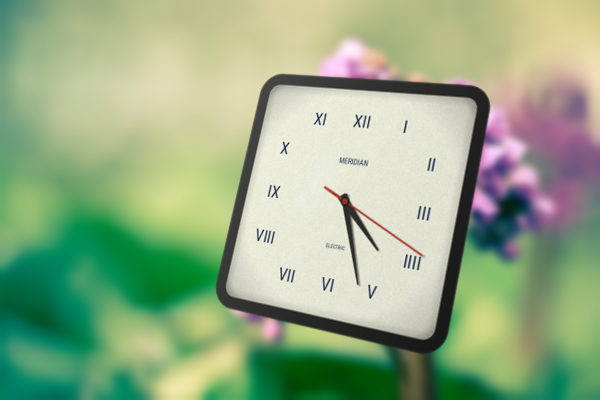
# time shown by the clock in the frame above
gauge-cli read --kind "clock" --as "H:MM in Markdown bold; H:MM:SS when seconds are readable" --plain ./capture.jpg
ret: **4:26:19**
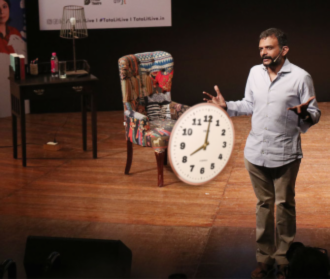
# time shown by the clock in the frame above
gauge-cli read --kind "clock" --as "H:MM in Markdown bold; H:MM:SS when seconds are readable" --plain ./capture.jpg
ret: **8:01**
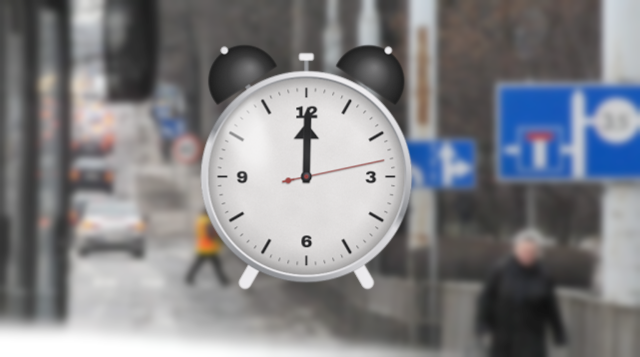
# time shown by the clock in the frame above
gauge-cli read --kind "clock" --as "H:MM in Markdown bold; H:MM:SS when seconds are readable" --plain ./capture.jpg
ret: **12:00:13**
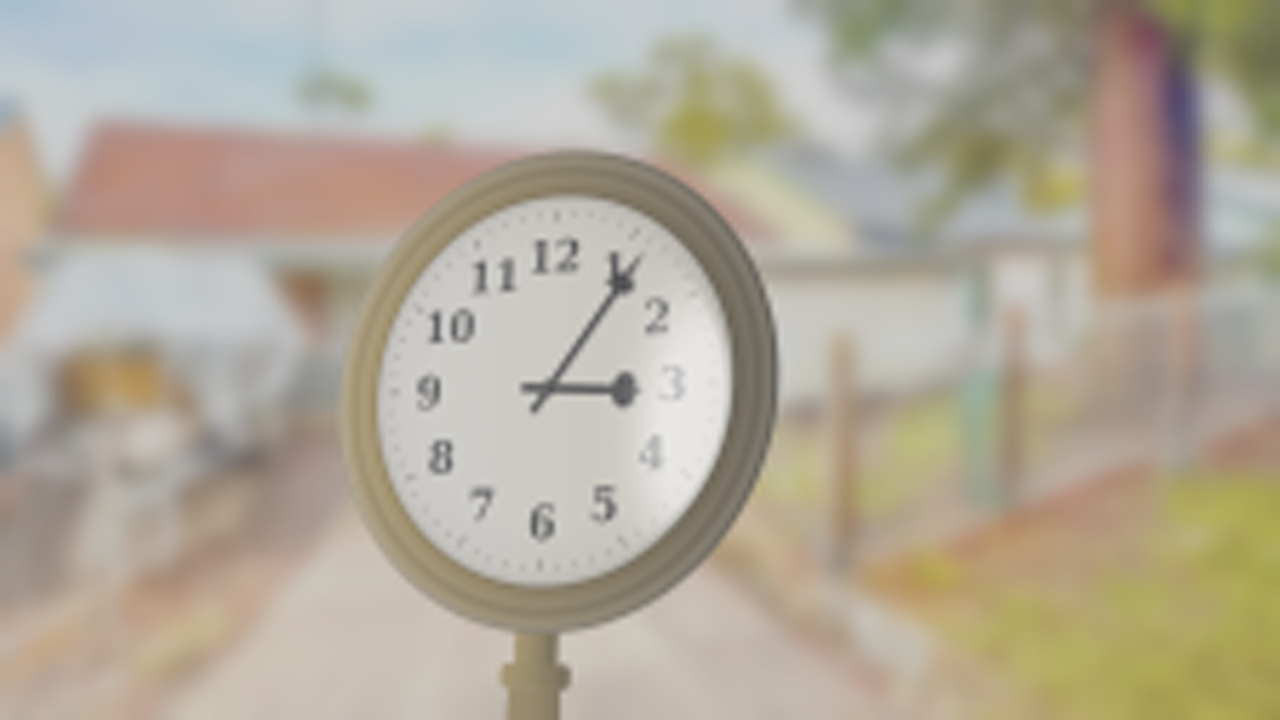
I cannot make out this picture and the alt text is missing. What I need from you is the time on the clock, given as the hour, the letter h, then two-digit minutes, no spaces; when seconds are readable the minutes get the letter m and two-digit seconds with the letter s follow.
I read 3h06
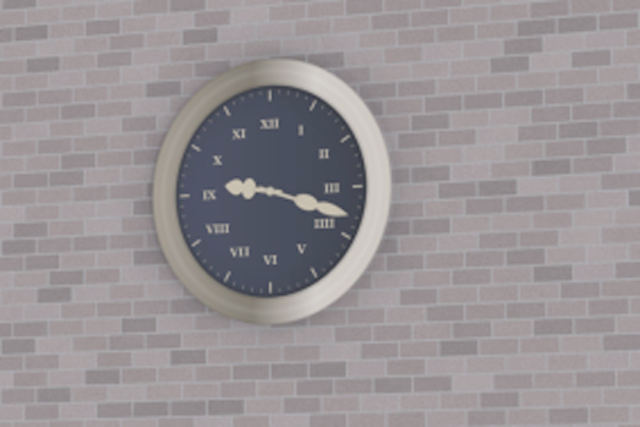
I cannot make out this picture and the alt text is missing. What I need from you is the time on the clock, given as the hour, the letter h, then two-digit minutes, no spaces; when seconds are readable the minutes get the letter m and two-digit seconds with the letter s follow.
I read 9h18
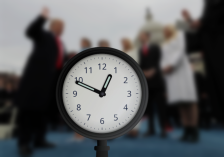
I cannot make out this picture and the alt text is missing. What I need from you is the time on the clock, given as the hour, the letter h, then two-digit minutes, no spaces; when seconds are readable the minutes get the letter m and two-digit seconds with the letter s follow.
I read 12h49
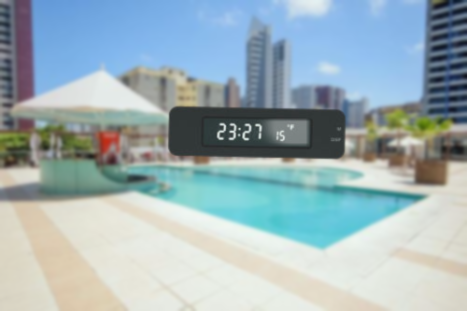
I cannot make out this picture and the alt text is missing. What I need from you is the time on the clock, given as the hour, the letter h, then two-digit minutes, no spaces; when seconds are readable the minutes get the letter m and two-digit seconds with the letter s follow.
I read 23h27
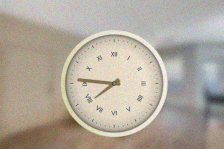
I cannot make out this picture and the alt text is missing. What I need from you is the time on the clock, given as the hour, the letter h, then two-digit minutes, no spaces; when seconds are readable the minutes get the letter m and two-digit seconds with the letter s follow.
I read 7h46
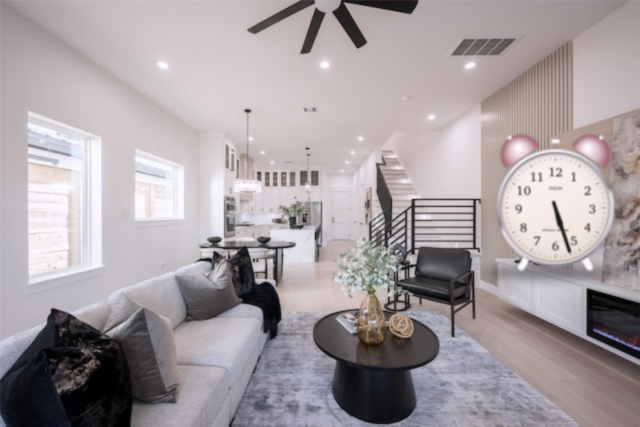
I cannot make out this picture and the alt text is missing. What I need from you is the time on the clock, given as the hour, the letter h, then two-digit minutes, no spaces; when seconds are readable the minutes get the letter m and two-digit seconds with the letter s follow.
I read 5h27
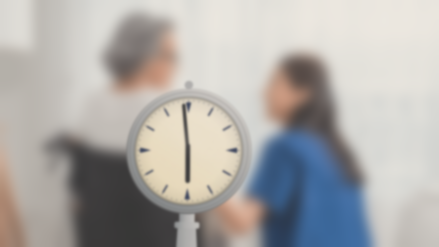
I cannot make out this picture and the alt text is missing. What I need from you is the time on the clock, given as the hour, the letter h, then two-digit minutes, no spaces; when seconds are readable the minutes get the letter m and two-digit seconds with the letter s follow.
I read 5h59
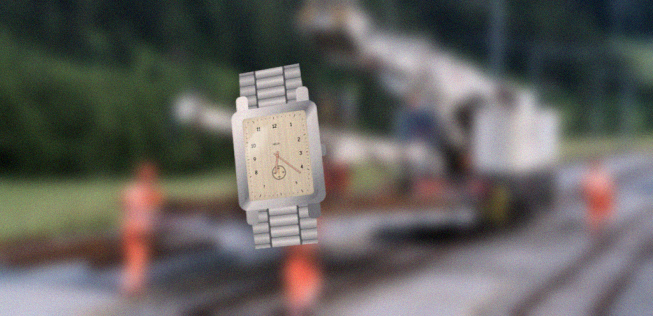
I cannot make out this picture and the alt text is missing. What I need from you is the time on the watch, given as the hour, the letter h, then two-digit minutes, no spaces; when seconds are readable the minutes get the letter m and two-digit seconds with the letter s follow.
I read 6h22
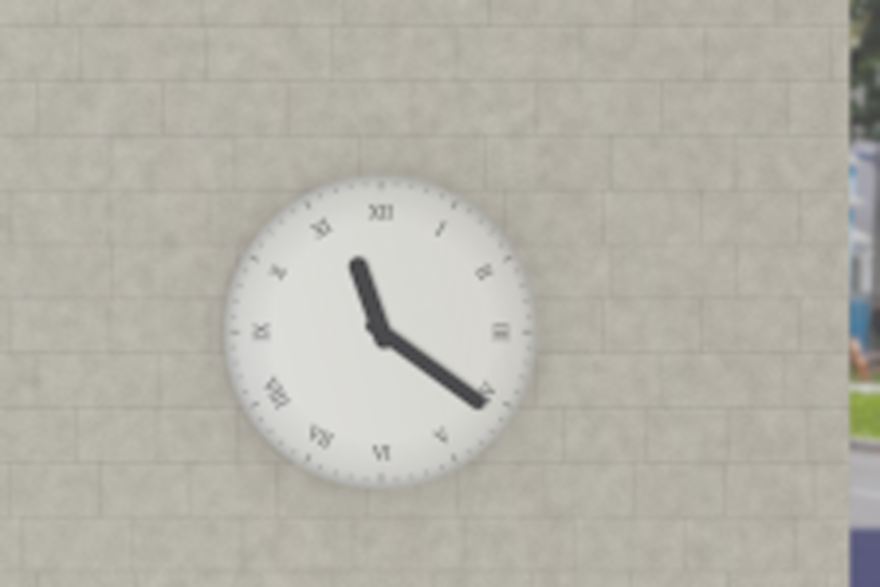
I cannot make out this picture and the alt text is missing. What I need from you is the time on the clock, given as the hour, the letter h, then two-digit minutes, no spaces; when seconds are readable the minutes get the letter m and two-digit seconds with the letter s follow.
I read 11h21
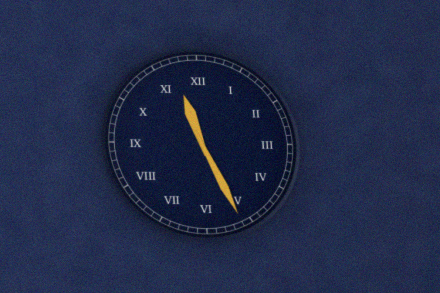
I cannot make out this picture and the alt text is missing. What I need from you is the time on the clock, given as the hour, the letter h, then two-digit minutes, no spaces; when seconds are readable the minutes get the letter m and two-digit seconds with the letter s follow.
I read 11h26
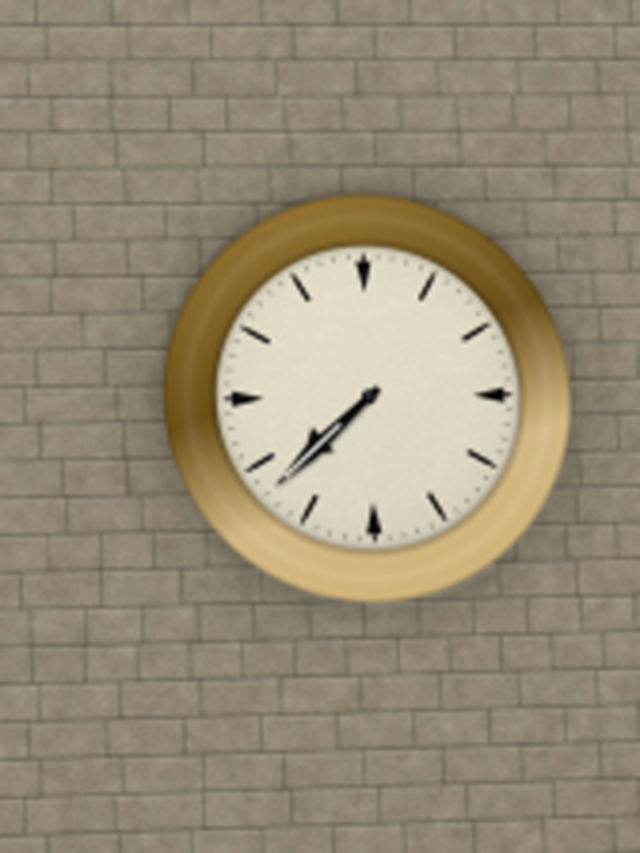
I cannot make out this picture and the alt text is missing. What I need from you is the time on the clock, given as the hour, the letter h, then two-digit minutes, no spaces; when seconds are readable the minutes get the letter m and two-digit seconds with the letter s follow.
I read 7h38
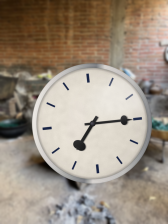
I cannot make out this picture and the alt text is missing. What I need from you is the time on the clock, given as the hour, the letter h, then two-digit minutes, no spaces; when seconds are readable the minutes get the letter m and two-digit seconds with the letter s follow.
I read 7h15
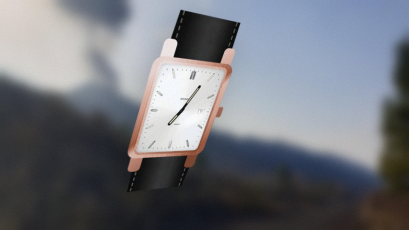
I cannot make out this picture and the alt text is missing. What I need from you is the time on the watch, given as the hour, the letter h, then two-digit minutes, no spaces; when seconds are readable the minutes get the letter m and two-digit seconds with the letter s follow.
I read 7h04
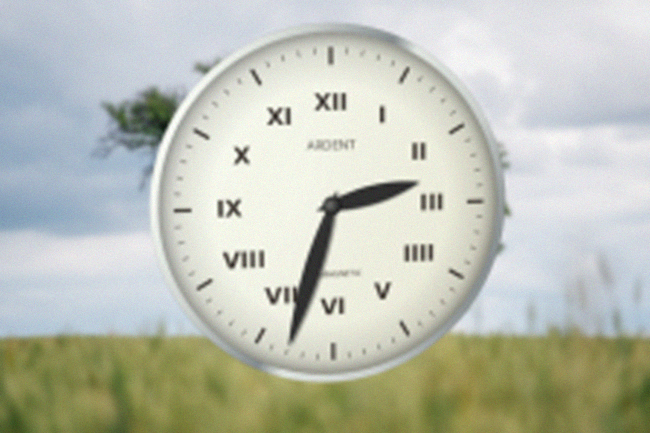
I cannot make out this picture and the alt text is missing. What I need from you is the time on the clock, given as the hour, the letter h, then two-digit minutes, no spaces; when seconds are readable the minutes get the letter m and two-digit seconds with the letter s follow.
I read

┄┄┄┄┄┄

Recopiez sans rien modifier les lignes en commençant au tout début et en terminant par la ligne qui contient « ret: **4:26:19** », celle-ci incluse. Ne reproduisez pas les images.

Réponse ci-dessous ->
# time shown by the clock in the frame above
gauge-cli read --kind "clock" --as "H:MM in Markdown bold; H:MM:SS when seconds are readable" --plain ./capture.jpg
ret: **4:26:19**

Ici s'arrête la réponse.